What to produce: Copy out each line below that contains the string "directory", and treat the match as case-sensitive.
((
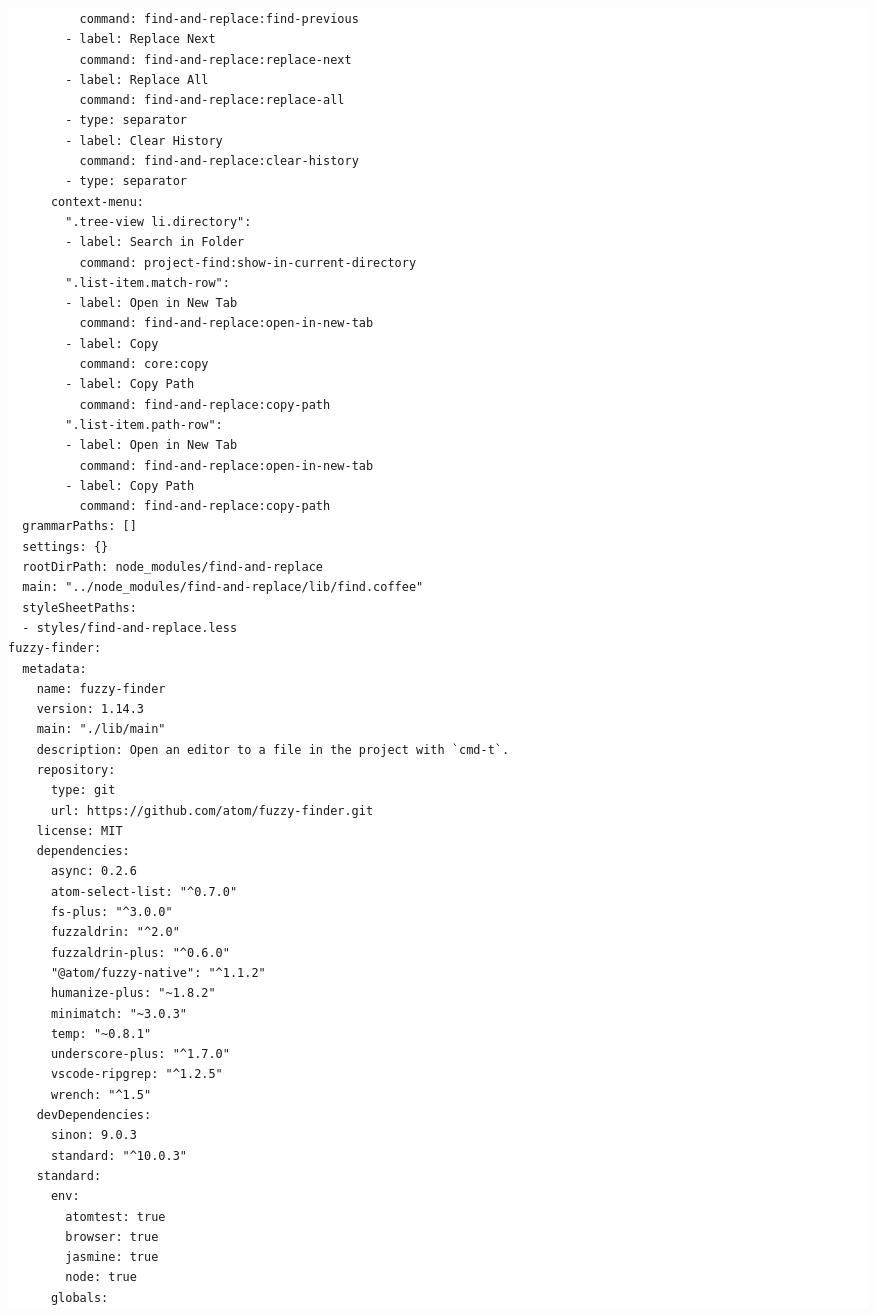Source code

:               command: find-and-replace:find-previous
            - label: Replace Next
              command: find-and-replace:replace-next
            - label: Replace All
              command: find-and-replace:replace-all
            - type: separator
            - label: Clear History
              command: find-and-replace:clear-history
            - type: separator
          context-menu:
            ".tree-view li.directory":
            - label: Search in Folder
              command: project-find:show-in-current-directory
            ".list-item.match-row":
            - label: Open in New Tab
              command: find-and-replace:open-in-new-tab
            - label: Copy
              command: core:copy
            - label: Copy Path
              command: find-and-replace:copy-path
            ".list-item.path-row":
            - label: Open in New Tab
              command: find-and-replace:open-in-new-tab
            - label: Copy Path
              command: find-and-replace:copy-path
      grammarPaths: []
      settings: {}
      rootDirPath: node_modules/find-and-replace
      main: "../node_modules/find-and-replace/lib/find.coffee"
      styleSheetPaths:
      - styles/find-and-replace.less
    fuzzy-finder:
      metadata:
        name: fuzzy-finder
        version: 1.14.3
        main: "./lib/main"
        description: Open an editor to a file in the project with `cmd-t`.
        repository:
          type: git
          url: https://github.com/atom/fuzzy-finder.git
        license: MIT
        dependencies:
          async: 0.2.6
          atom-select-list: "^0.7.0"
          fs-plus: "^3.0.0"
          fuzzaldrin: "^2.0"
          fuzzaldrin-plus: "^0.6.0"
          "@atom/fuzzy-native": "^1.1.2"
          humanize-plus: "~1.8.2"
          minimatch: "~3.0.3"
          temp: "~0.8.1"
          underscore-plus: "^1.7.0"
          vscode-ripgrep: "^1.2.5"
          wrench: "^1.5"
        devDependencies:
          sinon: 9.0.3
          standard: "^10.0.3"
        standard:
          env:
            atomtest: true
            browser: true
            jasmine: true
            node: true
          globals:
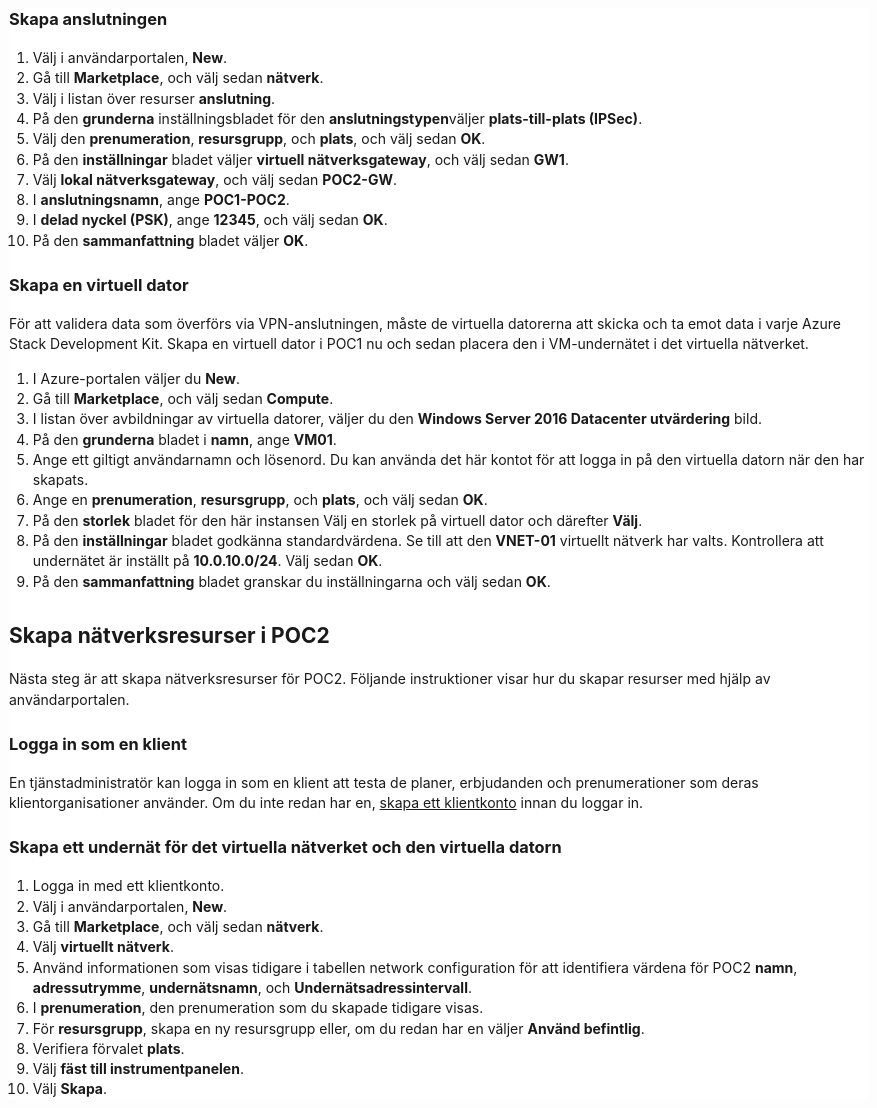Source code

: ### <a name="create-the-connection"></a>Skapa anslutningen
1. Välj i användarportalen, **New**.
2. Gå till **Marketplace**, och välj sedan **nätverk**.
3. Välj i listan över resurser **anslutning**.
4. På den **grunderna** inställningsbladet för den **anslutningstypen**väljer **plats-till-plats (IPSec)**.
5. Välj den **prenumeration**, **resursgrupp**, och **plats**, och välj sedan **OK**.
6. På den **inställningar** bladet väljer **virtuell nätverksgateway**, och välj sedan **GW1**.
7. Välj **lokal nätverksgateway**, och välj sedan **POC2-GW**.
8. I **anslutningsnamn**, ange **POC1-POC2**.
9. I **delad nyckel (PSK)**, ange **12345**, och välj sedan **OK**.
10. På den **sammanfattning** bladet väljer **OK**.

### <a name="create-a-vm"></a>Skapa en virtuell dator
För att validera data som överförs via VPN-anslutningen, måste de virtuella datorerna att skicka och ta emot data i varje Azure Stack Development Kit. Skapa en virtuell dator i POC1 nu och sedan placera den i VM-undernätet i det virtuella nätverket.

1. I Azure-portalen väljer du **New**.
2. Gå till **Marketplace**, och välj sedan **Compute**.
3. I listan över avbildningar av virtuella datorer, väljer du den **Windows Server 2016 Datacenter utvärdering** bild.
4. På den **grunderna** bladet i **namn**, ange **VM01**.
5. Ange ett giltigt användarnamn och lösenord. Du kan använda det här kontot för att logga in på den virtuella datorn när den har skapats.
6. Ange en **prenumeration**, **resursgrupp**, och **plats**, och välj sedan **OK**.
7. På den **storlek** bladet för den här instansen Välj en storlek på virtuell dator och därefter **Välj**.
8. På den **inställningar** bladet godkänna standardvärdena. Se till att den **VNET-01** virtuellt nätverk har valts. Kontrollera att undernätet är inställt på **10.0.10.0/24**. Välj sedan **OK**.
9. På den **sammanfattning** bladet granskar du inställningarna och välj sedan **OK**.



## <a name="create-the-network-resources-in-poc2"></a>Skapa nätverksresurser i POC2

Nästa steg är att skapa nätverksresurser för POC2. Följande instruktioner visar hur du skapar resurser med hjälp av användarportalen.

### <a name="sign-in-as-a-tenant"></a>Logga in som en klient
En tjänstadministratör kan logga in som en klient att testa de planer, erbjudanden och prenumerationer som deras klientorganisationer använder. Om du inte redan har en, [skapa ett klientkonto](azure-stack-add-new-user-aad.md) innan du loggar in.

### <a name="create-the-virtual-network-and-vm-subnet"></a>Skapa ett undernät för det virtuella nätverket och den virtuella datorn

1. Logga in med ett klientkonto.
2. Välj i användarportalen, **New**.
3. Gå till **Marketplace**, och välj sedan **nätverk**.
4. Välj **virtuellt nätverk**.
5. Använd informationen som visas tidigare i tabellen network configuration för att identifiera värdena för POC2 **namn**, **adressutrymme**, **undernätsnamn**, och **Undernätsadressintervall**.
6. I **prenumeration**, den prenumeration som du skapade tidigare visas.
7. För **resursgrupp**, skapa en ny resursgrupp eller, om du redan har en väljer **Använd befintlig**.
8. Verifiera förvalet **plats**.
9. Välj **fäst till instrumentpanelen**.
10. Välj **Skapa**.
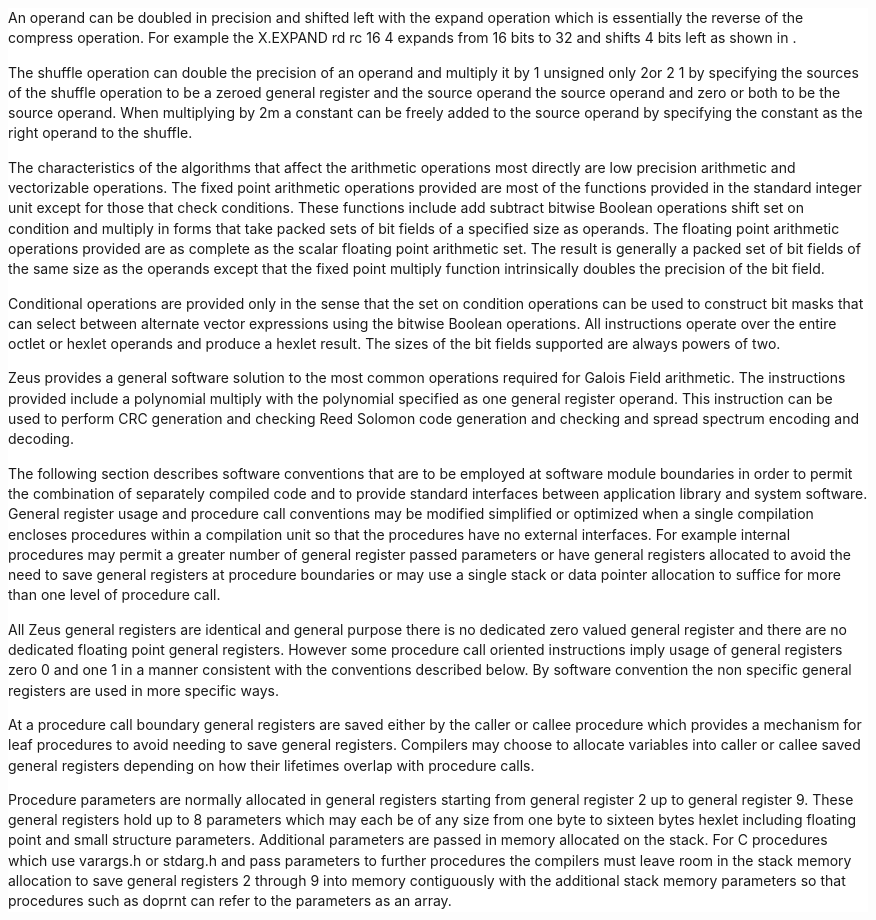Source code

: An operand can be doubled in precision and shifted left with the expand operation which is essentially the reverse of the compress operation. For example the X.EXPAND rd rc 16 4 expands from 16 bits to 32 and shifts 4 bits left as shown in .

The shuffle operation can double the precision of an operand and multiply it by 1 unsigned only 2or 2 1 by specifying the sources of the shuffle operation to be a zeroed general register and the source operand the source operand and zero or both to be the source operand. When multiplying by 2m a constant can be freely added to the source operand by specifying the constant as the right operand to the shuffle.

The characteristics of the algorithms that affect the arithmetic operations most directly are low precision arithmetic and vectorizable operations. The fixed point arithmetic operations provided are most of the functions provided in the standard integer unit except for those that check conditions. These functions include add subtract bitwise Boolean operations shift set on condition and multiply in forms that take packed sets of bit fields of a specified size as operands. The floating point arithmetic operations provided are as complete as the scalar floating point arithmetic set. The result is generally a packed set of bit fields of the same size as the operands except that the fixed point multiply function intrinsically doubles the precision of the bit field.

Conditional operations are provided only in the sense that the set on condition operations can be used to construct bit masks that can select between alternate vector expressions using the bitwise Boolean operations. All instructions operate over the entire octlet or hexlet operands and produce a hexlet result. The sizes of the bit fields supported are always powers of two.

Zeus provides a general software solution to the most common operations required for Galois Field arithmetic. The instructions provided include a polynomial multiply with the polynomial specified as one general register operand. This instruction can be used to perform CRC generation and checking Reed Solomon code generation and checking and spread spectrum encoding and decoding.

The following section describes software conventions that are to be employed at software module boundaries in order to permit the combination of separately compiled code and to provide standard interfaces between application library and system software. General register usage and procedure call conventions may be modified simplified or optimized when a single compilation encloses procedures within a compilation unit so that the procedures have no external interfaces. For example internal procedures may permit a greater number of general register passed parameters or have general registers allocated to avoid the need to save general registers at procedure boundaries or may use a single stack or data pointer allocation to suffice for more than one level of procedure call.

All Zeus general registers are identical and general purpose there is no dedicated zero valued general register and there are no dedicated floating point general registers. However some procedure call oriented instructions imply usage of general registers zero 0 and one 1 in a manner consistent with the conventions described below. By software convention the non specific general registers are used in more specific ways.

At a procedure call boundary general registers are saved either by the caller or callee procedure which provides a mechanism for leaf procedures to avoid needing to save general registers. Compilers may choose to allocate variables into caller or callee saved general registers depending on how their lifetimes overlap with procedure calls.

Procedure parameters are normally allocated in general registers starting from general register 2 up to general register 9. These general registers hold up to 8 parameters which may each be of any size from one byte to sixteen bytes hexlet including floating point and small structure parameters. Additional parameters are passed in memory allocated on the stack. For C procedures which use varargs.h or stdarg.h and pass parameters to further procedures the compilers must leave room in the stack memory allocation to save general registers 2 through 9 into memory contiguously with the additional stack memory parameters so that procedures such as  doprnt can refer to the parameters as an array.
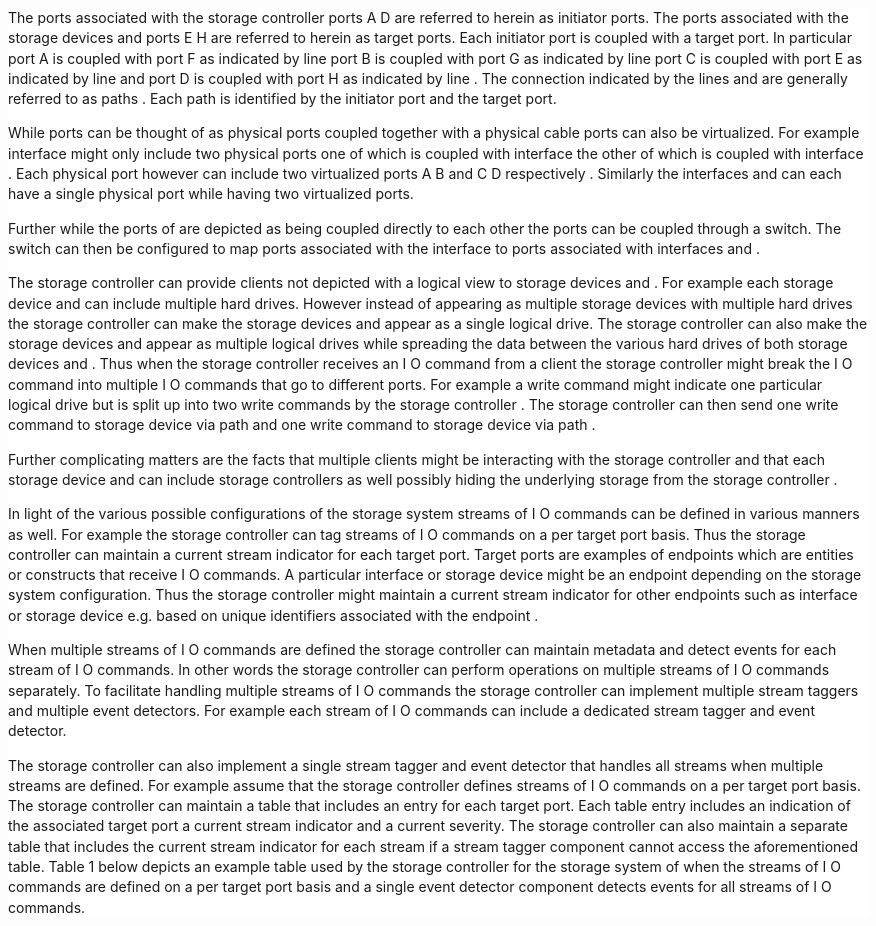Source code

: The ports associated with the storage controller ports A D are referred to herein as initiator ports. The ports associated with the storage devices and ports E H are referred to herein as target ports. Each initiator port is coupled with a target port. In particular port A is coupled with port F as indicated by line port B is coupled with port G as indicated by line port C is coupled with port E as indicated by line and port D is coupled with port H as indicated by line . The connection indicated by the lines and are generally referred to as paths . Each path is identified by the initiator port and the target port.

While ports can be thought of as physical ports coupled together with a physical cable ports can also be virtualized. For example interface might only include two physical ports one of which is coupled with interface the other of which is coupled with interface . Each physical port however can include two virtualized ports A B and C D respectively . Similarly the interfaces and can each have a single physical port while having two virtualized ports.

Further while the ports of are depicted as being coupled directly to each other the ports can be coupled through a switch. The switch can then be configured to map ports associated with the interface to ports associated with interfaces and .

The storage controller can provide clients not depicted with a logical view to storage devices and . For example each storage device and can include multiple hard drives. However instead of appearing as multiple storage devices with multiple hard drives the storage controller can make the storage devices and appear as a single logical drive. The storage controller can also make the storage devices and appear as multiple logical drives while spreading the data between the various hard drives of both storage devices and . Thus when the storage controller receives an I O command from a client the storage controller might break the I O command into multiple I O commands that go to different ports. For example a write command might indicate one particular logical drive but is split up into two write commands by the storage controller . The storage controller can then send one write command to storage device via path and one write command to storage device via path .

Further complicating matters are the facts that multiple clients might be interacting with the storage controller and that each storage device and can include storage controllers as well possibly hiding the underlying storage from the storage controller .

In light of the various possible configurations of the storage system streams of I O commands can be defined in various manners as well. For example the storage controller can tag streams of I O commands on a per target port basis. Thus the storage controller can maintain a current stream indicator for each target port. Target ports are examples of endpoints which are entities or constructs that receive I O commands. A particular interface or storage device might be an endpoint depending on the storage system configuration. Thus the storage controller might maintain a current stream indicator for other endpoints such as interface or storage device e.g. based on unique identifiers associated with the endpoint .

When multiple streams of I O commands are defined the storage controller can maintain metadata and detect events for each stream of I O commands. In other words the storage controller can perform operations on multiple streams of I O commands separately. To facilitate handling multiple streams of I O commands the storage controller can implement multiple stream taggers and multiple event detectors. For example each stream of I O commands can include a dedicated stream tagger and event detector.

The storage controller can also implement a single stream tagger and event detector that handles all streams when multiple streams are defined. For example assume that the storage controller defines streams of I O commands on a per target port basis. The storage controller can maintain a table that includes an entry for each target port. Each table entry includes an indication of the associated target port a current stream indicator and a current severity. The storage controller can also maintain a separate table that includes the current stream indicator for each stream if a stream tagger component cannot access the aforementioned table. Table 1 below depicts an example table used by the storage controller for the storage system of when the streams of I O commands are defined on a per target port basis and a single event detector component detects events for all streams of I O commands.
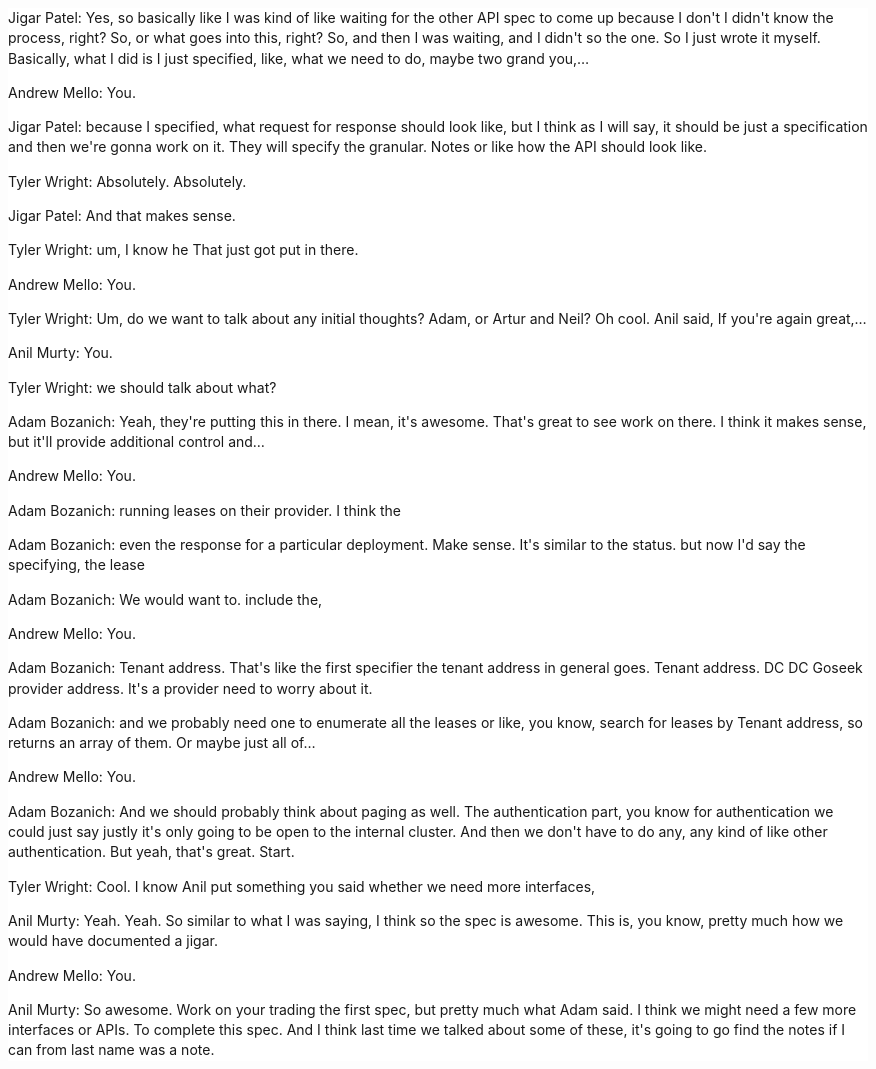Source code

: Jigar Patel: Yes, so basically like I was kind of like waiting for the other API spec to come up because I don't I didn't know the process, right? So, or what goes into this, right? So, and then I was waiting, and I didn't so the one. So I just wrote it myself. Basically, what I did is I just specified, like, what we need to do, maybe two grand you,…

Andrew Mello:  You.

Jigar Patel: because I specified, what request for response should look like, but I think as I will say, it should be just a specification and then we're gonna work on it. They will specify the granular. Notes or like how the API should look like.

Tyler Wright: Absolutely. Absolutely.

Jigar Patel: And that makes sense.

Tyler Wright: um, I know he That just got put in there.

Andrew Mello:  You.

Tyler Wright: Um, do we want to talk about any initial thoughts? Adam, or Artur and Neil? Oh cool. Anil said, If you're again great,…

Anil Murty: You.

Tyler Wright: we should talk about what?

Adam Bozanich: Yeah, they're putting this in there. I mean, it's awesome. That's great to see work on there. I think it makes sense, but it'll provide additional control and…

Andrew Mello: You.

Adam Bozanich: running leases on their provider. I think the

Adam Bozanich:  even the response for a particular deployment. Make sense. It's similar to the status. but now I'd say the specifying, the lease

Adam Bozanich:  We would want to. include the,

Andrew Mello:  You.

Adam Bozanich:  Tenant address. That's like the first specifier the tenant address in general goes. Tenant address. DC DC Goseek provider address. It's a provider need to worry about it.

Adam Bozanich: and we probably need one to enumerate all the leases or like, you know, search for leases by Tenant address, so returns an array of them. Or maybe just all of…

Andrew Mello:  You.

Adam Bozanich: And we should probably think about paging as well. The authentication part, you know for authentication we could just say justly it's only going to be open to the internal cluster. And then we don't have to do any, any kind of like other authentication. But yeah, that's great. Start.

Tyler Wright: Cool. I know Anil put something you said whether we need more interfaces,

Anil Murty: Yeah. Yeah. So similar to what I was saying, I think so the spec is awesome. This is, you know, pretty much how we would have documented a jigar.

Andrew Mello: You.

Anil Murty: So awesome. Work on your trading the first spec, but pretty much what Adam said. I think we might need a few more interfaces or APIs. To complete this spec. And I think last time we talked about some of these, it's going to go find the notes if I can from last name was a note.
))
Answer to this exercise:
            ".tree-view li.directory":
              command: project-find:show-in-current-directory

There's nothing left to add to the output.